(Task objective): From the line that contains "thumb mcp: (375, 361)" to the final line of the entries, return every line exactly and leave out all others.

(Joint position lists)
● ● ● ● ●

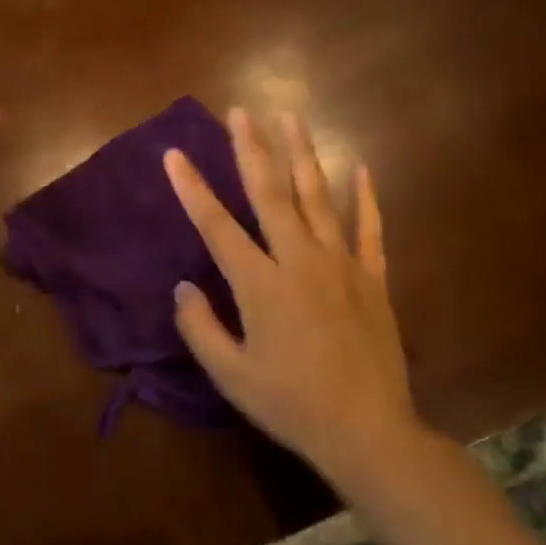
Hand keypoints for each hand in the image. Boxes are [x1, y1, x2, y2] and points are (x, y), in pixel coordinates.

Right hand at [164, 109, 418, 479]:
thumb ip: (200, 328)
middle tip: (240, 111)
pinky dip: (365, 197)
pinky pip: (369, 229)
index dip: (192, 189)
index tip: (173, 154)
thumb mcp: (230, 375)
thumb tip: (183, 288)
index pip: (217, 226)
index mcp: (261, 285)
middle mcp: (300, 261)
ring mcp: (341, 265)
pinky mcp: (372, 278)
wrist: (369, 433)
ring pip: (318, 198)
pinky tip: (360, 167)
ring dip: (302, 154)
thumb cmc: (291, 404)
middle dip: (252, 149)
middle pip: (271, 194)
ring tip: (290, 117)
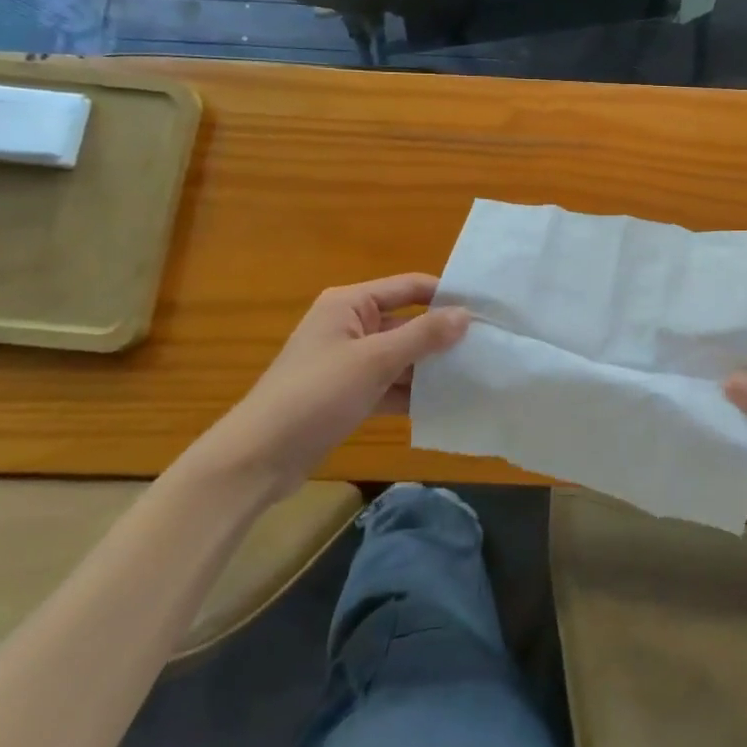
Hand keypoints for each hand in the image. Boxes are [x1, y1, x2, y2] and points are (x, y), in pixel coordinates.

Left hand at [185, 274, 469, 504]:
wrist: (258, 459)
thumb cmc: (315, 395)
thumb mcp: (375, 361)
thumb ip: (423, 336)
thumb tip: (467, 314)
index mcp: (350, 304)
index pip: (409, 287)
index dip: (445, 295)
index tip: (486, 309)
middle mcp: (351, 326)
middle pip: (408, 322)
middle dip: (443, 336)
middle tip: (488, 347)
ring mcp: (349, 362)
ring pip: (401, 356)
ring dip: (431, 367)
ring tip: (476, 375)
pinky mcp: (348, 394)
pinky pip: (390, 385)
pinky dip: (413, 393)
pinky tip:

● ● ● ● ●

(Answer):
thumb mcp: (375, 361)
thumb ip: (423, 336)
thumb tip: (467, 314)
index mcp: (350, 304)
index pip: (409, 287)
index dip: (445, 295)
index tip: (486, 309)
middle mcp: (351, 326)
middle pip: (408, 322)
middle dip: (443, 336)
middle tip: (488, 347)
ring mcp: (349, 362)
ring pip: (401, 356)
ring dip: (431, 367)
ring tip: (476, 375)
pinky mcp: (348, 394)
pinky pip: (390, 385)
pinky dip: (413, 393)
pinky tip:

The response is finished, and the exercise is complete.